It can depend on the co-op model. Probably the most common for food co-ops is the “Member Owner” model.
When you become a member, you pay a certain dollar amount, but you are not paying for membership. You are buying part ownership in the co-op, in the same way that buying stock in a business is buying part ownership of that business.
As an owner of the business, you usually get a member-owner discount. Depending on the co-op’s financial model, you may be paid dividends, or that money may simply be reinvested into the business. You are probably eligible to vote for board of directors or ballot-based decisions. If you decide to stop being an owner, you can usually sell your share back to the co-op and receive your money back, or potentially more if the co-op is more wealthy than when you bought in.

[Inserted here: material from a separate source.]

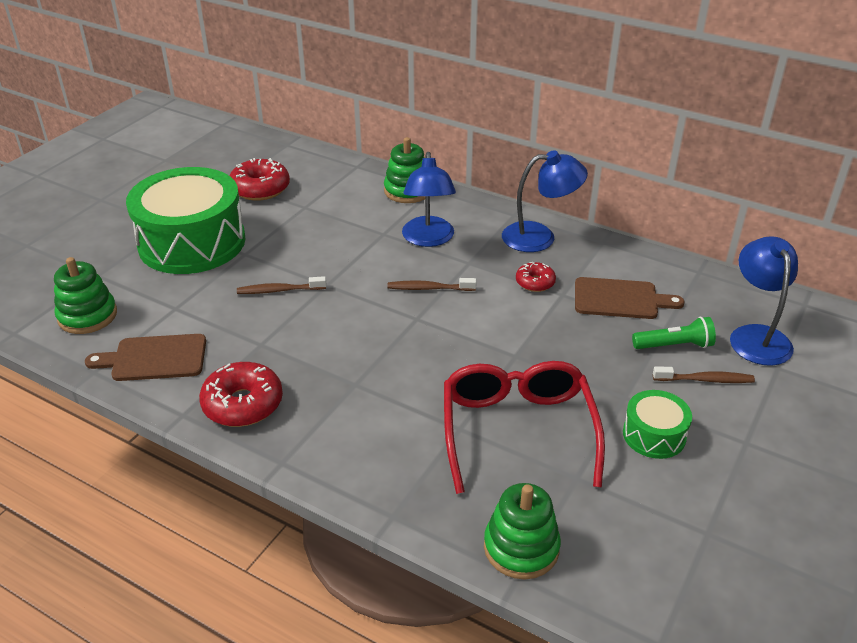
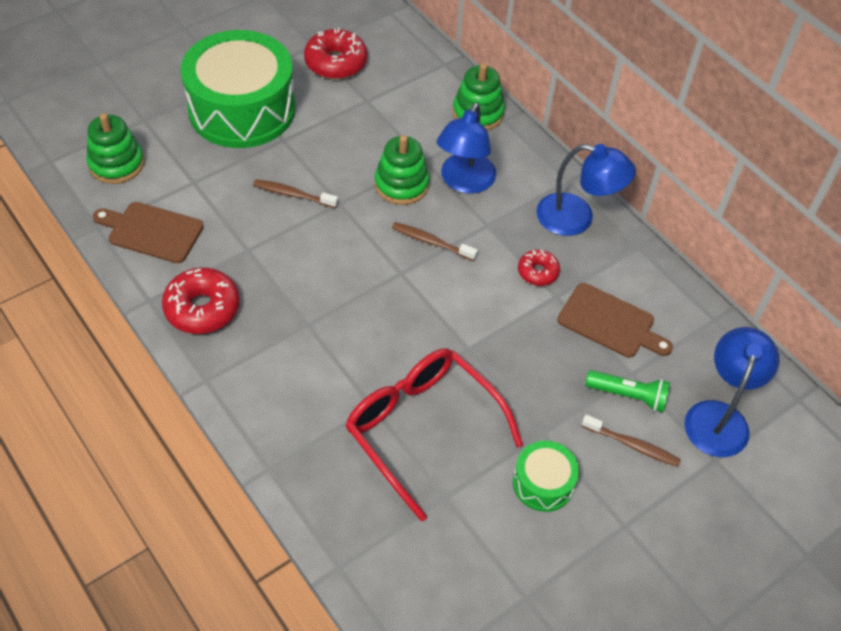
camera: 20 degrees right, 15 degrees up
red glasses [444,361,605,494] -> red glasses turned 60 degrees counterclockwise [345,348,523,521]
green stacking toy [484,483,561,579] -> green stacking toy moved to [375,135,430,205]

The idea of the co-op model is to avoid some billionaire owner who lives three states over and siphons money from your community simply because they had enough money in the first place to buy/open a grocery store. Instead, all of the money from the co-op stays in the community because the owners are generally the people who shop there.
A few co-ops use the “Member-Owner-Worker-Shopper” model like in Broad City, where in order to be a member-owner you must also be a part-time worker, and *only* member-owners may shop there. The Brooklyn Co-Op is a famous example, pretty sure that’s the one in BC. Anyone who shops there must *also* be an employee. This model is not very popular for the obvious reason that many people don’t really want a part-time job at a grocery store, and also the fact that if you have 1,000 members you wind up giving people 15 minute shifts stocking onions just so everyone can have a job.